Non, il n’y a pas de droit sérieux du côté de l’Angleterre, et il y a, du côté de la France, un intérêt réel à ce que la Nouvelle-Zélande conserve son indépendance. Depuis quelques années, le principal rendez-vous de nos baleiniers est dans les nombreuses rades qui l’entourent. À la date des dernières nouvelles, on en comptait neuf dans la seule baie des Îles. C’est beaucoup, vu l’état de notre marine marchande. Aujourd’hui, ces pêcheurs sont accueillis dans les hâvres zélandais au même titre et sur le même pied que ceux de l’Angleterre. Que celle-ci s’approprie cet archipel, et à l’instant même des taxes différentielles d’ancrage et de tonnage, des droits d’entrée et de sortie, rendront ces relâches onéreuses à nos bâtimens, qui déjà contiennent mal une concurrence redoutable. Vienne ensuite une guerre, et, placés sous le canon britannique, nos bâtimens seront confisqués en un clin d’œil. Nous avons vu avec regret, nous l’avouons, une plume habile aller au-devant des projets de l’Angleterre, les pressentir, les caresser, presque les encourager. La hardiesse n’est pas ce qui manque à nos entreprenans voisins, et ce n’est point à nous de leur donner du cœur. Oublions qu’il existe sur ces îles des Français qui invoquent quelques sympathies d’origine, oublions qu’il y a là aussi un prêtre catholique, un évêque en butte aux haines de schismes intolérans et qui se réclame de notre nationalité, à défaut de notre orthodoxie[1]. Ne tenons compte que des intérêts, puisqu’ils ont la parole haute de notre temps. La Nouvelle-Zélande n’appartient encore qu’à la spéculation particulière ; pourquoi la France en céderait-elle sa part ? Pourquoi n’aurait-elle pas son lot dans ce commerce que l’on dit appelé à de belles destinées, dans ces récoltes de lin, dans ces coupes de bois de construction ? En supposant même que rien ne soit prêt parmi nous pour d’aussi vastes entreprises, pourquoi engagerions-nous l’avenir ? Pourquoi aliénerions-nous des droits qui peuvent être réservés ?

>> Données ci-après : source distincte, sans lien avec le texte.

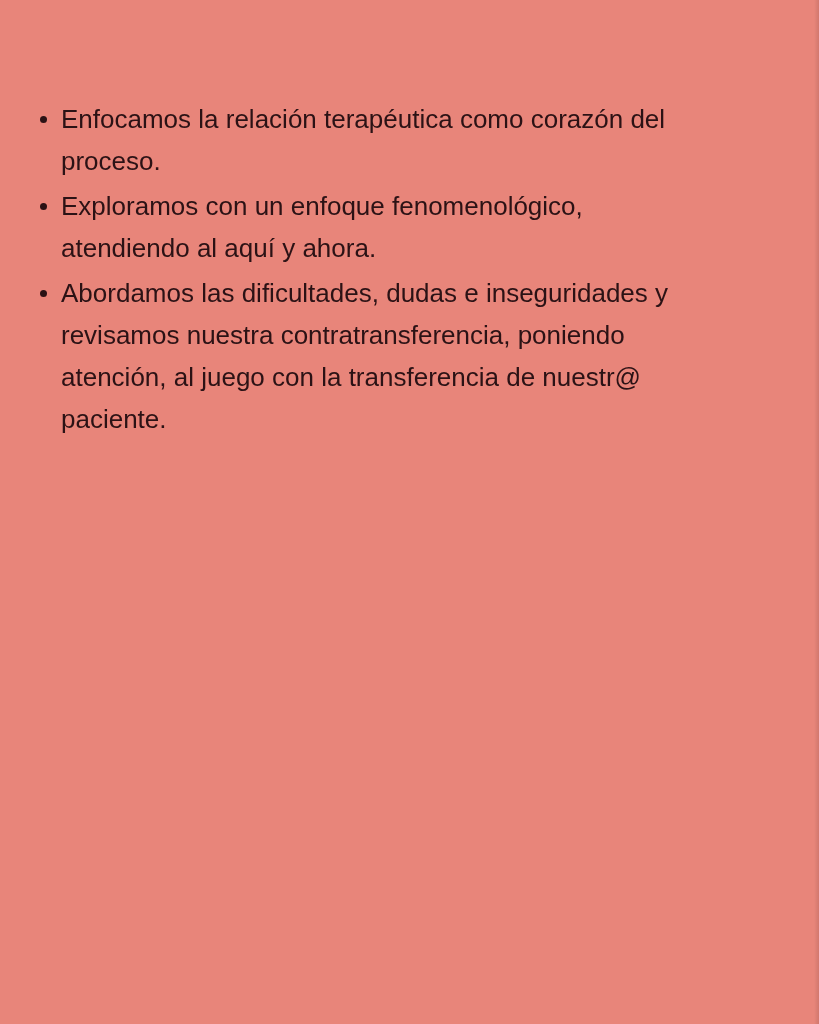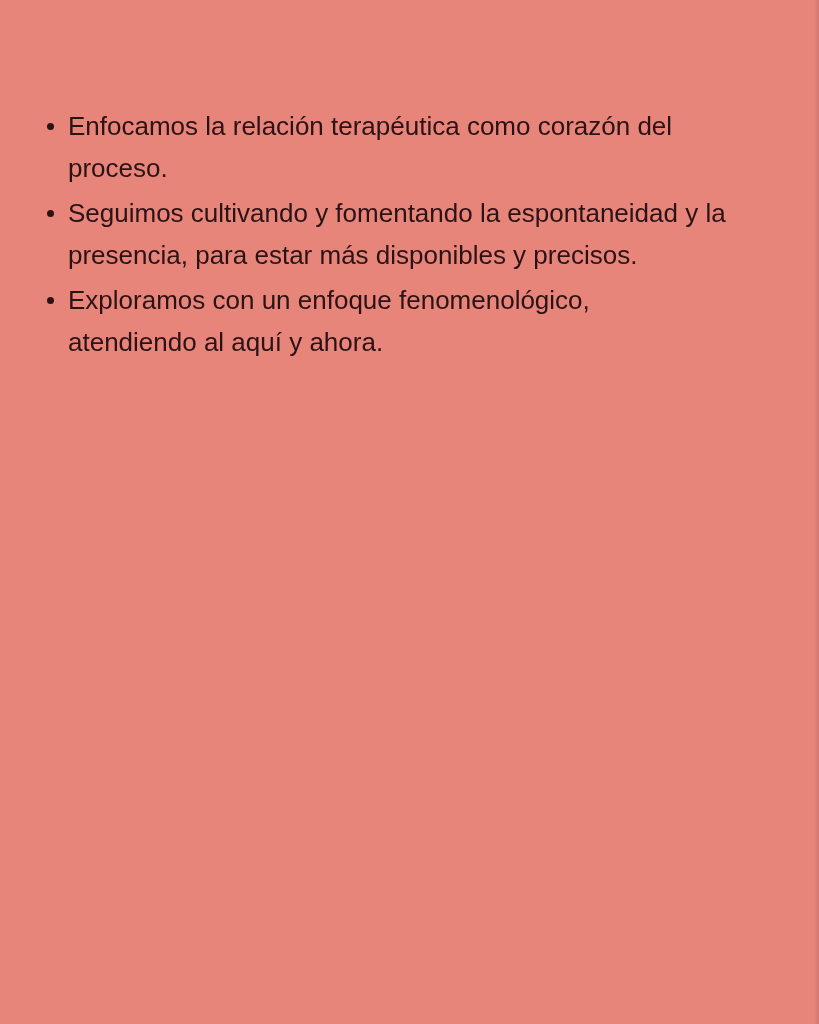"Enfocamos la relación terapéutica como" .bullet-list { margin: 11px -> 4px }
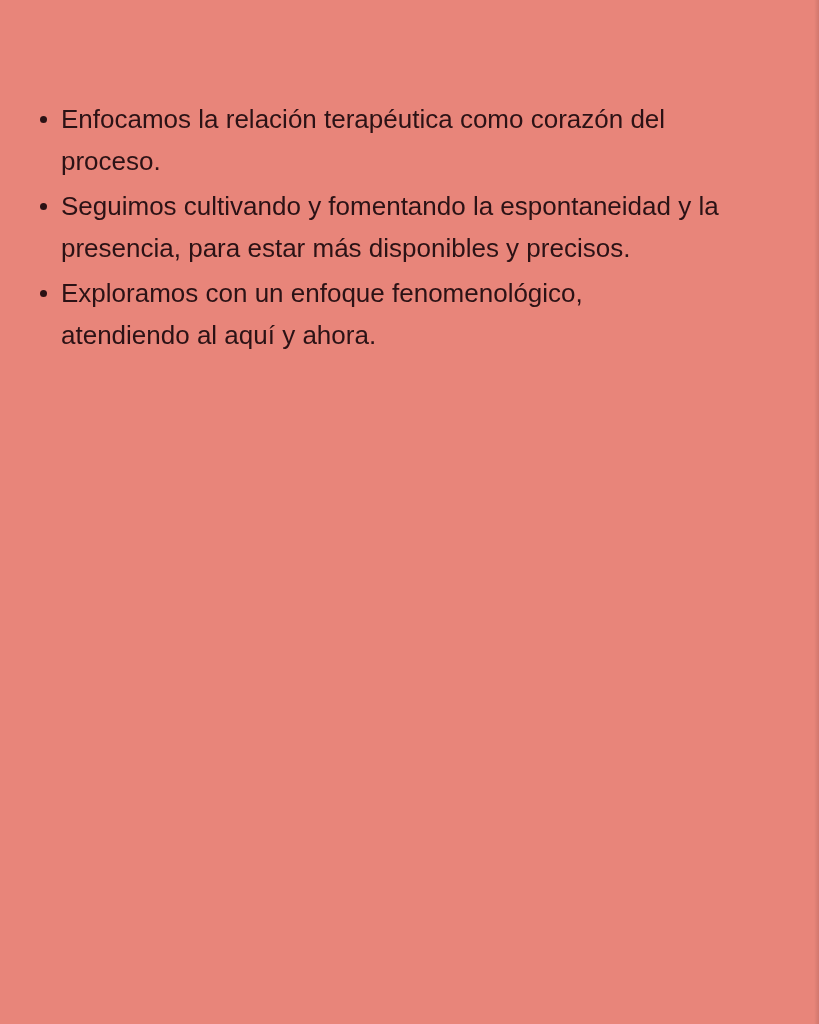"Seguimos cultivando y fomentando la" li { html: <li> <span></span> <span>Seguimos cultivando y fomentando la espontaneidad y la presencia, para estar más disponibles y precisos.</span> </li> -> none }
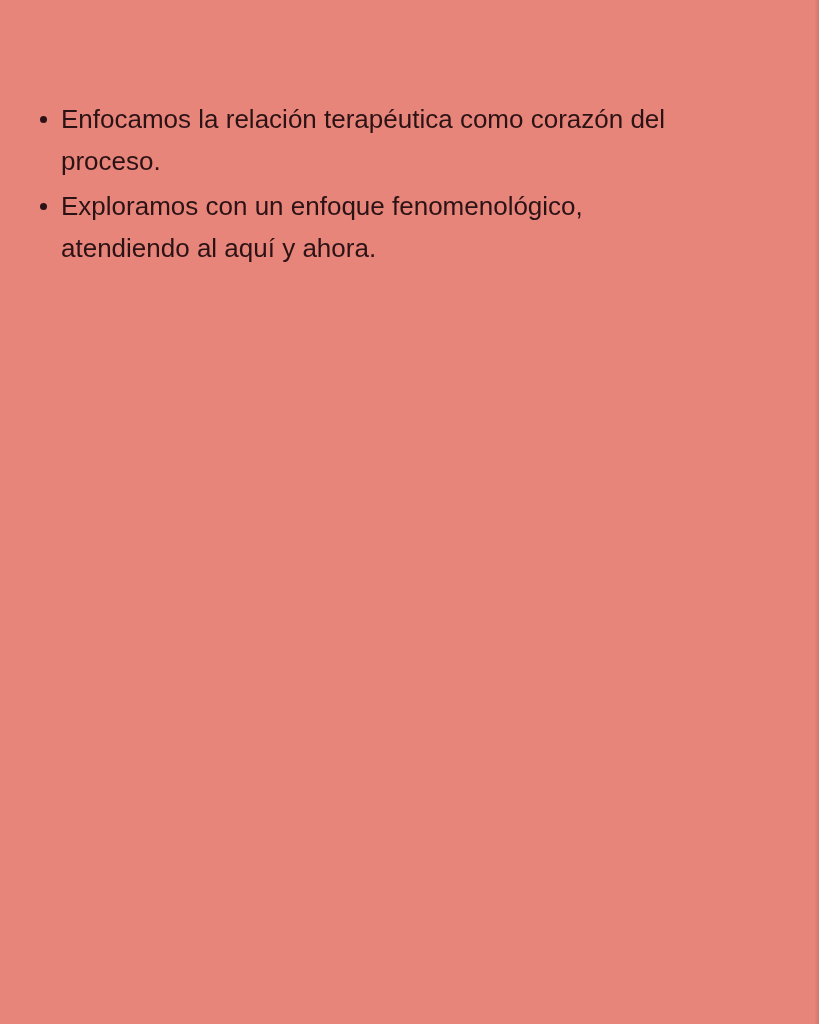"Abordamos las dificultades, dudas e" li { html: none -> <li> <span></span> <span>Abordamos las dificultades, dudas e inseguridades y revisamos nuestra contratransferencia, poniendo atención, al juego con la transferencia de nuestr@ paciente.</span> </li> }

À cela on ne trouve qu’une réponse, c’est que la France n’a pas l’esprit colonisateur. Ce reproche, souvent reproduit, manque de justesse. Dans le courant du siècle passé, nous avons colonisé Saint-Domingue, la Louisiane, le Canada, et notre empreinte ne s’y est point encore effacée. On nous oppose Alger, et en regard on nous

  1. Nous avons eu sous les yeux une lettre vraiment touchante, écrite par M. de Pompallier au capitaine Villeneuve, qui commande avec une fermeté et une activité louables notre station des mers du Sud. Cette situation d’un prêtre isolé, au milieu de concurrens jaloux et de sauvages fanatisés doit exciter l’intérêt et la sollicitude du gouvernement.